L’affaire Epstein… Une lame de fond qui emporte sur son passage milliardaires, personnalités politiques, médiatiques, et même royales. Tous ne sont pas impliqués dans les mêmes agissements, mais le dossier traîne une odeur de soufre : Celle de la pédo-criminalité.
La pédo-criminalité est le fait de pratiquer des actes d’ordre sexuels avec des enfants. Ce genre de comportement est jugé criminel dans les sociétés occidentales modernes, et la question qui se pose est : « pourquoi ». L’interrogation peut paraître choquante, tant le terrain est sensible, mais la philosophie ne rechigne pas à aborder des sujets difficiles, voire « tabous ».
Pour comprendre en quoi les actes sexuels avec des enfants sont criminels, il faut remonter un peu plus haut dans l’architecture du crime, et poser un premier jalon : Qu’appelle-t-on un « crime » ? Le criminologue américain Paul Tappan s’y colle en 1960 : Un crime est un « acte intentionnel en violation du droit pénal […], ne se justifiant pas par la défense ». Cette définition est largement admise, mais elle est purement juridique. Elle signifie qu’un acte n’est pas criminel en soi, mais uniquement en raison de l’existence d’une loi.
Dans une approche sociologique, Émile Durkheim définit également le crime en référence à un élément extérieur, la désapprobation qu’il suscite dans la société. D’après lui, nous ne réprouvons pas un acte parce qu’il est un crime, mais un acte est un crime parce que nous le réprouvons. Là encore, un acte n’est pas criminel en soi, mais parce que la société le juge comme tel. Cette définition a l’avantage de rendre compte du caractère culturel et historique du crime. Autres temps, autres lieux, autres crimes…
Le crime sexuel
En fusionnant ces deux approches, une définition philosophique du crime semble émerger : Le crime serait la transgression d’une norme sociale structurant fortement une société. Le vol, le meurtre, la torture sont ainsi autant d’actes considérés comme criminels, car portant atteinte au groupe social.

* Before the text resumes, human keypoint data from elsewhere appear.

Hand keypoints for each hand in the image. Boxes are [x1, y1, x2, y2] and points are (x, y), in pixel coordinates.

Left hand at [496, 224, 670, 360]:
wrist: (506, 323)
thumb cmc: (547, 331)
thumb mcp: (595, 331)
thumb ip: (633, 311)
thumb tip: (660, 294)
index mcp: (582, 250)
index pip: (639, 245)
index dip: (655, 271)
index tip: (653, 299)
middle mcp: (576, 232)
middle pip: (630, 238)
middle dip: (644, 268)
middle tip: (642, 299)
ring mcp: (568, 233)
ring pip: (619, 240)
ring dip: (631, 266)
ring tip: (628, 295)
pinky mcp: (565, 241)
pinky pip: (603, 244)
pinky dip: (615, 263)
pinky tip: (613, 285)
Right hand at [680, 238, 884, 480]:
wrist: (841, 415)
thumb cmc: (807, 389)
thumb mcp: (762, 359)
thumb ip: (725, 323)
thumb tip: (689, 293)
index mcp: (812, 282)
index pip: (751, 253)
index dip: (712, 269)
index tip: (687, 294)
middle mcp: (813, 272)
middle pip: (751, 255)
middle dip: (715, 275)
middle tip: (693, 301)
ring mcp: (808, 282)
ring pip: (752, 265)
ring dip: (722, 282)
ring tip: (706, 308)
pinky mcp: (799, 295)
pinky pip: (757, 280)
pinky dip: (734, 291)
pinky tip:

Dans les sociétés occidentales pré-années 60, certaines pratiques sexuelles sont aussi visées par la loi (adultère, homosexualité, dans une certaine mesure), parce qu’elles heurtent les normes conservatrices judéo-chrétiennes. Tout cela est balayé par le vent de révolte soixante-huitard, lorsque la liberté individuelle devient le principe social fondateur des sociétés occidentales modernes.
Au nom de la liberté individuelle, la sexualité est largement décriminalisée. Et pourquoi pas aller jusqu’à la liberté des relations sexuelles avec les enfants ? Cette digue ne cède pas, et pour cause. L’amour sans entrave se heurte à une liberté bien supérieure : Celle de toute personne à disposer de son corps, et à refuser une relation sexuelle ! L’entorse à cette liberté essentielle se nomme « viol ». Il s’agit d’un crime dans une société de liberté. Et parce que les enfants ne sont pas en mesure de faire valoir cette liberté, tous les actes sexuels avec des enfants sont criminels. CQFD.